English edit

Etymology edit

snoot +‎ -ful

Pronunciation edit

Noun edit

snootful (plural snootfuls)

  1. (informal) A noseful.
    • 1996, Gary Ferguson, The Yellowstone Wolves: The First Year:
      Suddenly the Soda Butte animals are getting great snootfuls of scent laid down over the past month by other wolves, which apparently leaves them with a certain longing for their own quiet, unsullied digs far to the northeast...
    • 2002, S. Wishnevsky, Quetzalsong, page 124:
      It took almost to noon, and quite a bit of slow, careful rolling, and more than a few snootfuls of seawater, but finally he was free.
    • 2009, Steve Berman, So Fey: Queer Fairy Fiction, page 229:
      Imps see pixies as uppity, giggly snobs, sniffing too many snootfuls of pollen.
  2. (informal) A significant ingested quantity of an alcoholic beverage.
    • 1922, P. G. Wodehouse, chapter 13, in Right Ho, Jeeves:
      Only active measures, promptly applied, can provide this poor, pusillanimous poop with the proper pep.

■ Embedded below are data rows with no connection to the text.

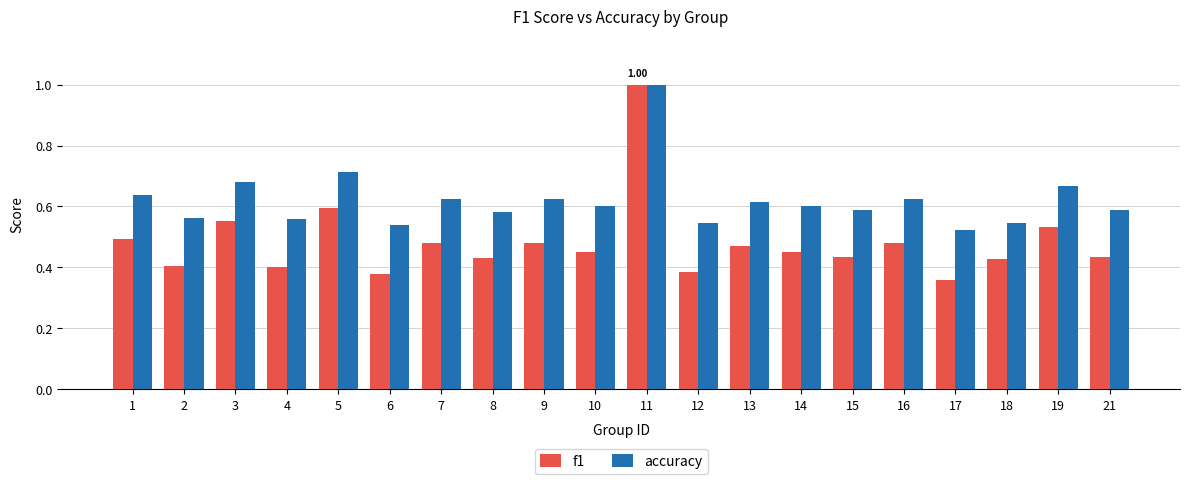

Count the f1 values in the range 0 to 1.

20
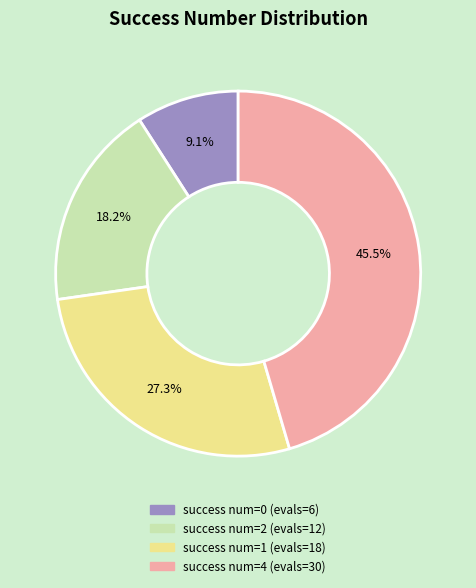

What portion of the pie excludes success num=0 (evals=6)?

90.9%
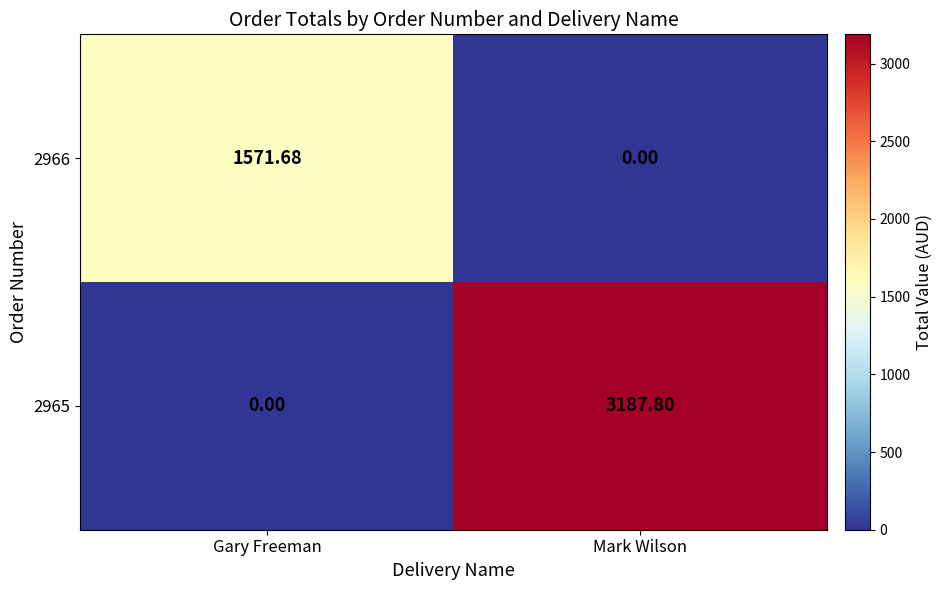

How many categories are shown in the chart?

2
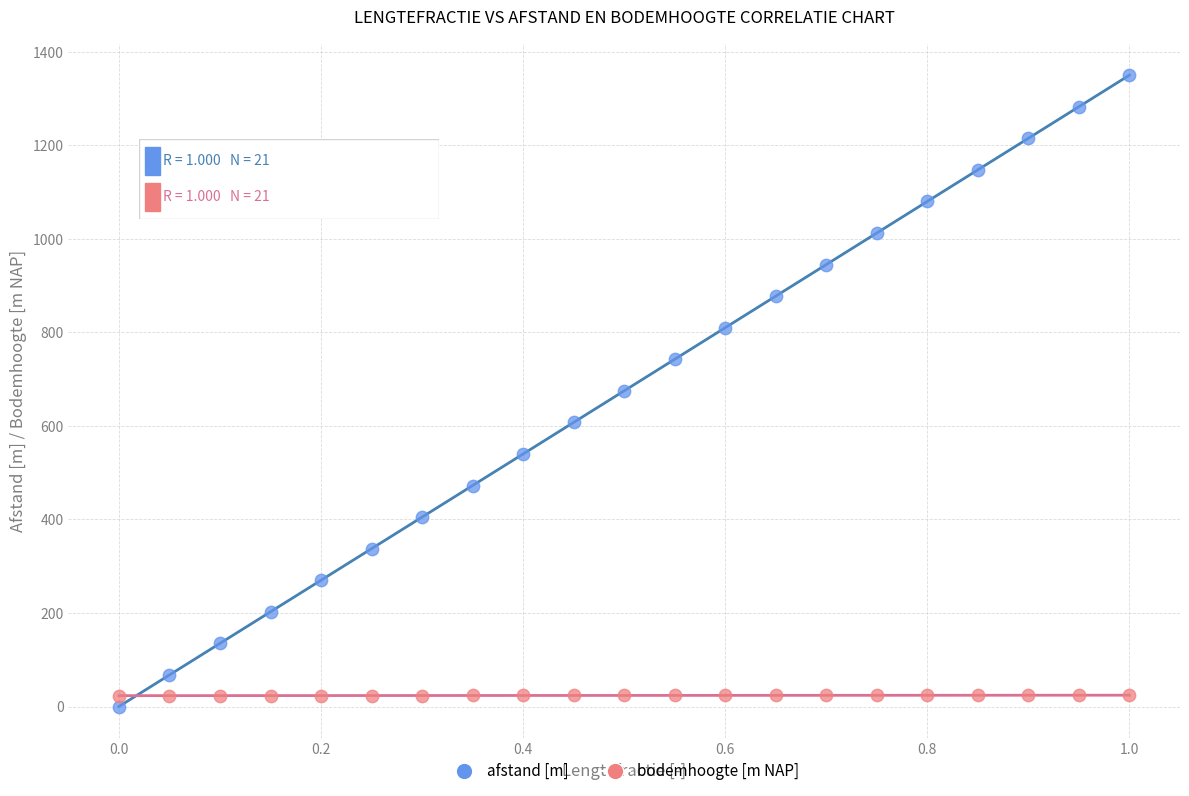

Which series reaches the maximum Y coordinate?

afstand [m]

And that is why, Jeeves, I intend tomorrow to secure a bottle of gin and lace his luncheon orange juice with it liberally. . . . The truth of the matter being that he is just a plain, ordinary poop and needs a snootful as badly as ever man did.
    • 1963 November 1, “Cartoonists: E's Luv'ly”, in Time:
      His bulbous nose glows whenever he has a snootful, which is nearly every night.
    • 1987 May 22, John Gross, "Books of the Times" (review of The Paris Edition by Waverley Root), New York Times (retrieved 1 Nov 2011):
      [H]e recalls most of his colleagues and their rough-and-tumble exploits. Spencer Bull, for instance, who was a good reporter with one weakness . . . "He lost the ability to distinguish between fact and fantasy when he had a snootful."